Supplied information ::
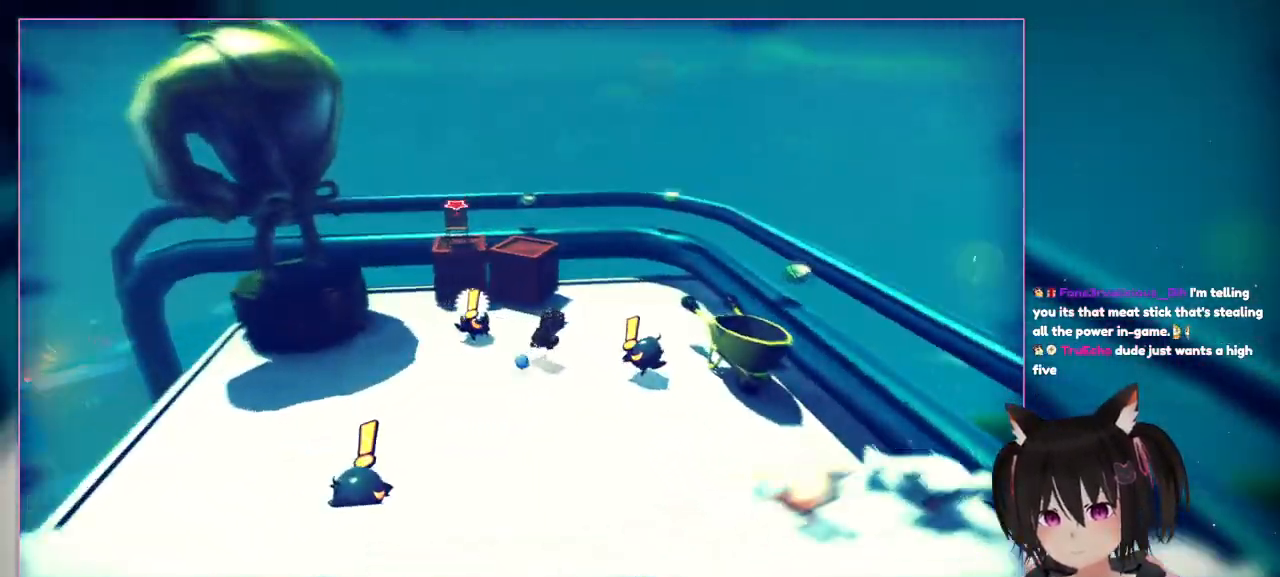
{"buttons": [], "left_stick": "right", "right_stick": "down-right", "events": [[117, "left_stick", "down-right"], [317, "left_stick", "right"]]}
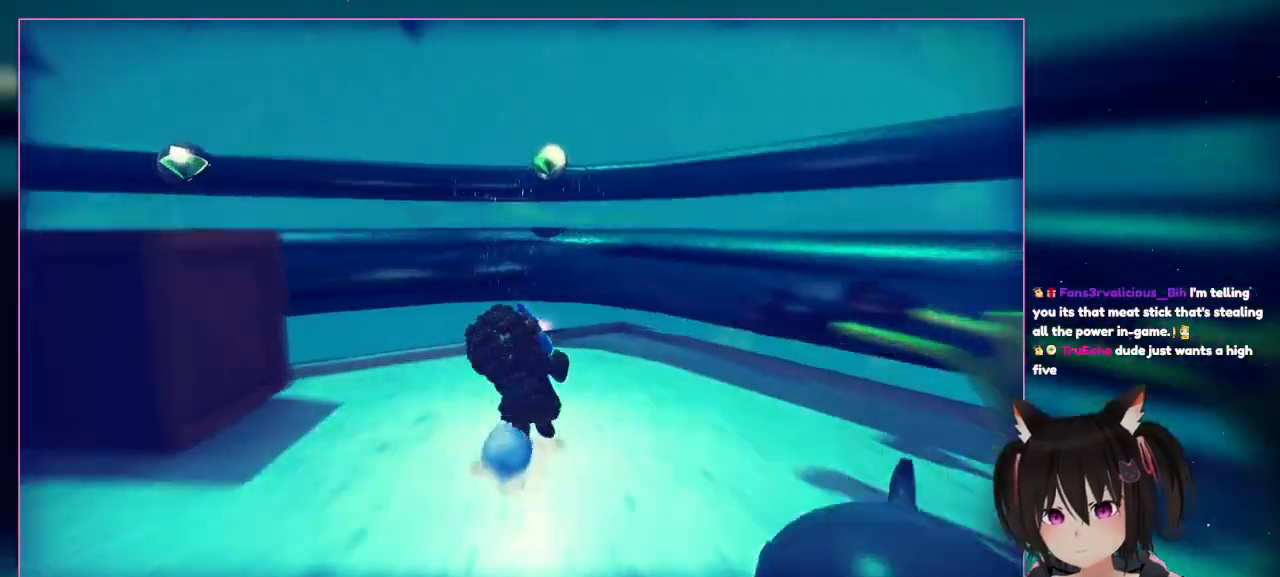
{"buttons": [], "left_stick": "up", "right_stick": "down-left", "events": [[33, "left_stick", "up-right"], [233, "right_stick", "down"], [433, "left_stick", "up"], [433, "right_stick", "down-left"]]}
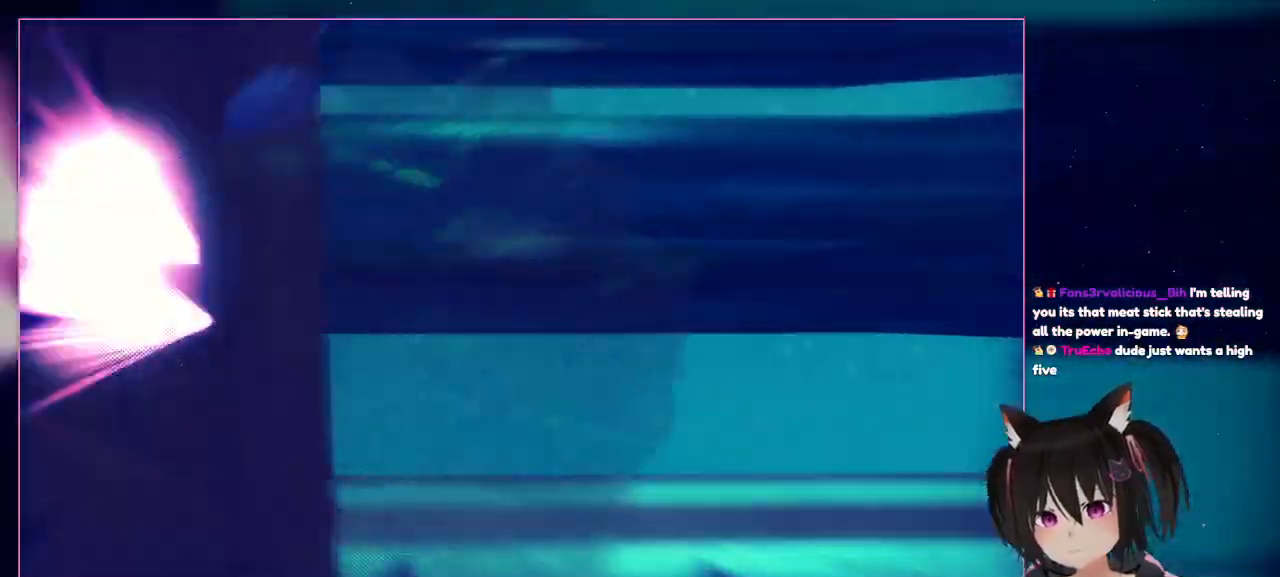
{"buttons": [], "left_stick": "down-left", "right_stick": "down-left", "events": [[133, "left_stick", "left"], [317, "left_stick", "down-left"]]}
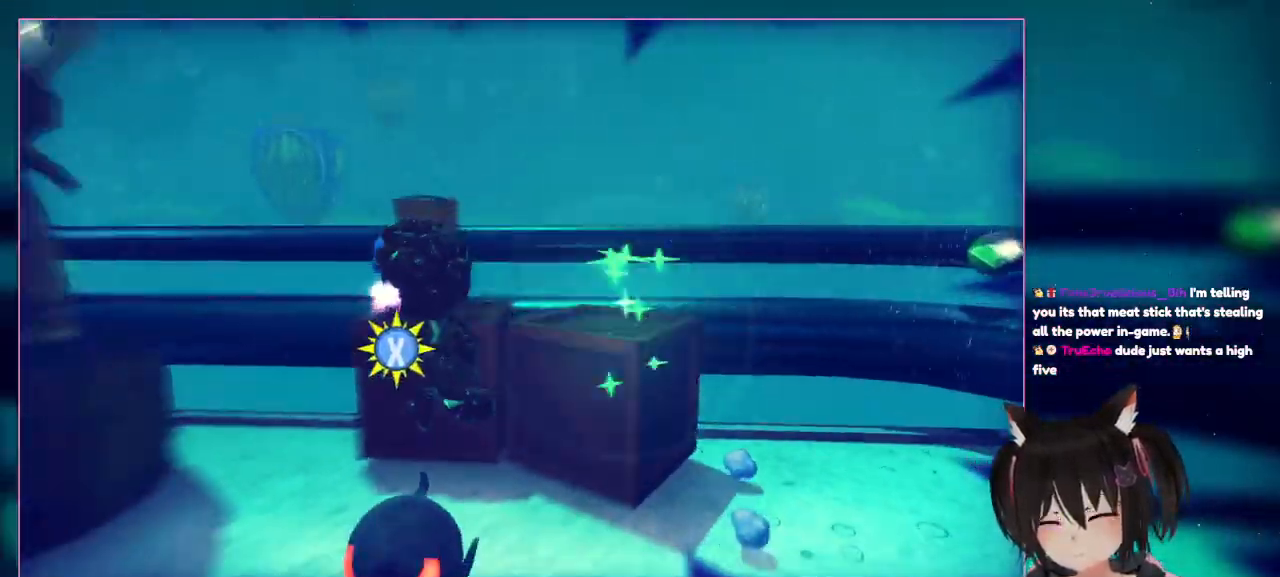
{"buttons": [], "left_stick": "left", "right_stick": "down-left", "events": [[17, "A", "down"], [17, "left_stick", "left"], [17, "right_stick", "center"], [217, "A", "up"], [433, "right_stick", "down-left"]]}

Exercise objective :: Word for word, reproduce the material above and omit each image.

Response to the exercise ::
{"buttons": [], "left_stick": "right", "right_stick": "down-right", "events": [[117, "left_stick", "down-right"], [317, "left_stick", "right"]]}
{"buttons": [], "left_stick": "up", "right_stick": "down-left", "events": [[33, "left_stick", "up-right"], [233, "right_stick", "down"], [433, "left_stick", "up"], [433, "right_stick", "down-left"]]}
{"buttons": [], "left_stick": "down-left", "right_stick": "down-left", "events": [[133, "left_stick", "left"], [317, "left_stick", "down-left"]]}
{"buttons": [], "left_stick": "left", "right_stick": "down-left", "events": [[17, "A", "down"], [17, "left_stick", "left"], [17, "right_stick", "center"], [217, "A", "up"], [433, "right_stick", "down-left"]]}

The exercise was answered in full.